** start of READING PASSAGE **
Born in Glasgow, his early education was at Royal Belfast Academy and Queen's College, Belfast. On moving to Clare College, Cambridge in 1943, his precocious mathematical abilities were recognised and he joined the code-breakers at Bletchley Park (1943-45). After the war, a glittering educational career followed: wrangler in the Mathematical Tripos, MA (Cantab) 1948 and Smith's Prize in 1949.   Two years as a Commonwealth fellow in Princeton led to a PhD under Emil Artin, after which a return to Cambridge, marriage to his wife Julie (who survives him) and a post as lecturer at Keele University in 1951. He was appointed professor at Queen's College, Dundee in 1953, and his research broadened from geometry of numbers and convex measure theory into low-dimensional topology.  Discrete groups and transformation group theory formed the central core of his work, in particular Fuchsian and non-Euclidean crystallographic groups and finite group actions on Riemann surfaces, where he reactivated and modernised an area largely untouched since the days of Hurwitz and Klein.  He moved in 1962 to the Mason Chair at the University of Birmingham and a taxing life as HOD from 1962 until 1979, when he migrated back to the USA to take up the chair at the University of Pittsburgh vacated by his friend Joseph Lehner.  On retirement, a conference was held in his honour at Birmingham in 1992, funded by the Society. He maintained over four decades an international reputation in discrete groups and Riemann surfaces, writing seminal papers on geometry of numbers, measure theory, discrete groups and Teichmüller theory, finite group actions on surfaces and algebraic curves, over 55 publications in all, with a final contribution in 1998 to an MSRI volume The Eightfold Way on Klein's quartic curve.

Murray had a broad circle of friends within the international community, ensuring a healthy flow of postdoctoral visitors to Birmingham and lively seminars. The style and quality of his teaching enriched a generation of students at all levels, including the fortunate few postgrads (12 or more) directly supervised by him. His lectures Discontinuous groups and birational transformations from the 1961 Dundee Conference were very influential in fostering interest in finite group actions on surfaces, group presentations and the topology of 2- and 3-dimensional orbifolds.  He spent several periods in visiting positions including Caltech and Pittsburgh, St. Andrews and Warwick.  He will be greatly missed by all who knew him and his work.
** end of READING PASSAGE **
** start of DATASET RECORDS **
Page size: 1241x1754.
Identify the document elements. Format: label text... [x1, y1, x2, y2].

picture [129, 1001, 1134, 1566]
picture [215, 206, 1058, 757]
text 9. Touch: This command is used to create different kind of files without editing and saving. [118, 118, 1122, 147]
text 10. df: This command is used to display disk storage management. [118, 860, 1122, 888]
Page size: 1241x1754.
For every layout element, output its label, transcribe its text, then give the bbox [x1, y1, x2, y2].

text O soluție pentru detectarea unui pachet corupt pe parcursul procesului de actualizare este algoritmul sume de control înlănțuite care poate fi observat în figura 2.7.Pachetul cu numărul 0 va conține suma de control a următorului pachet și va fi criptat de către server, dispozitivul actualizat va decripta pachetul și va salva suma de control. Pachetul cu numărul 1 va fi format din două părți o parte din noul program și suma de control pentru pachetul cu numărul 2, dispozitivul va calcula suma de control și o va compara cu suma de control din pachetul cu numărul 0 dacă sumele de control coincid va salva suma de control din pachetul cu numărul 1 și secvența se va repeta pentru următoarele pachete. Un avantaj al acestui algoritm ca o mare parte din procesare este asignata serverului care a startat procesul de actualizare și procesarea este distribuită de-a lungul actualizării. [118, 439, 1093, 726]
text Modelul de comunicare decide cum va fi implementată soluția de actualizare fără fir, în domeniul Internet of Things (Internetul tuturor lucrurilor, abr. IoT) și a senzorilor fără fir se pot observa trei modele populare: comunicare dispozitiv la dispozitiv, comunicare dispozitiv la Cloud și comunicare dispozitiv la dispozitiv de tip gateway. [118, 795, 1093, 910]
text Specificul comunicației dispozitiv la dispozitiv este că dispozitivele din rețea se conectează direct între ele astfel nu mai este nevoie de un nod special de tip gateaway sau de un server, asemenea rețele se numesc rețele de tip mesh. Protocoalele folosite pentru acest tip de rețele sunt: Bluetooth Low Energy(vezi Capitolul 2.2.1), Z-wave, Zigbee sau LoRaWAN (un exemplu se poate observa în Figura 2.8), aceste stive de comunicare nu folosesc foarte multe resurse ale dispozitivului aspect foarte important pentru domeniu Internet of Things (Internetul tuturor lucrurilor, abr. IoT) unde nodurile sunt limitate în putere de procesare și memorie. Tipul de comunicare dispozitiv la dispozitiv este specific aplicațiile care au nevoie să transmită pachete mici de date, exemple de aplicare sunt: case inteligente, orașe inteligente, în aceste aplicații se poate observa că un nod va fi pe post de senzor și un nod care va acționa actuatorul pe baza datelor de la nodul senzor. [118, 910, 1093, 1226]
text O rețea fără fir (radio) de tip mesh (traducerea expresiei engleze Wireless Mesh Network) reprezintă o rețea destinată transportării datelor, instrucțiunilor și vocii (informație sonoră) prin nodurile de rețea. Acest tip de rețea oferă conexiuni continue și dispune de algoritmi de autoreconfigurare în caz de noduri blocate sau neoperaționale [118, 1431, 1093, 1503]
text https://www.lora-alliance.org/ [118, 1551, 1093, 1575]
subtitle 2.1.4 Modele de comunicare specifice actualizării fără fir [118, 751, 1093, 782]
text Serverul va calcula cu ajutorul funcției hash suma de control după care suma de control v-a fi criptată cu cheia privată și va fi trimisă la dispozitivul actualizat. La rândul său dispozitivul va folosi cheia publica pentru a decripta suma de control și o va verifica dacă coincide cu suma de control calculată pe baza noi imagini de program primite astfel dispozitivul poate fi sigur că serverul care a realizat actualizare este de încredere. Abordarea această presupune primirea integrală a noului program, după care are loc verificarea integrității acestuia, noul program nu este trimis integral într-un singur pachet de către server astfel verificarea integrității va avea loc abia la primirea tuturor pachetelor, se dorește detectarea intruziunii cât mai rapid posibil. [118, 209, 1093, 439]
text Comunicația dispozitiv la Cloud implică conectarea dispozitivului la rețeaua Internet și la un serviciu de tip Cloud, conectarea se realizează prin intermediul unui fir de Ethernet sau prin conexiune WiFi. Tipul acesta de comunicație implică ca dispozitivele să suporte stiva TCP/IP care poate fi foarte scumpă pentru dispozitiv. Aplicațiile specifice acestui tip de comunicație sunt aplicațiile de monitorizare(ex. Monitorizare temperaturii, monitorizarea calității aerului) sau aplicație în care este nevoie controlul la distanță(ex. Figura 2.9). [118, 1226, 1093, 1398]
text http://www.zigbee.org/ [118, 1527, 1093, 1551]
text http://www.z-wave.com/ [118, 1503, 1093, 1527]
** end of DATASET RECORDS **
TO BE DONE →
**a.** According to the obituary, which university's chair did Murray take up in 1979?
**b.** From the obituary, return the stretch from "Murray had a" through "and his work.", copied word for word.
The listing has no connection to the obituary.

IN RESPONSE →
**a.** The University of Pittsburgh.

**b.**
Murray had a broad circle of friends within the international community, ensuring a healthy flow of postdoctoral visitors to Birmingham and lively seminars. The style and quality of his teaching enriched a generation of students at all levels, including the fortunate few postgrads (12 or more) directly supervised by him. His lectures Discontinuous groups and birational transformations from the 1961 Dundee Conference were very influential in fostering interest in finite group actions on surfaces, group presentations and the topology of 2- and 3-dimensional orbifolds.  He spent several periods in visiting positions including Caltech and Pittsburgh, St. Andrews and Warwick.  He will be greatly missed by all who knew him and his work.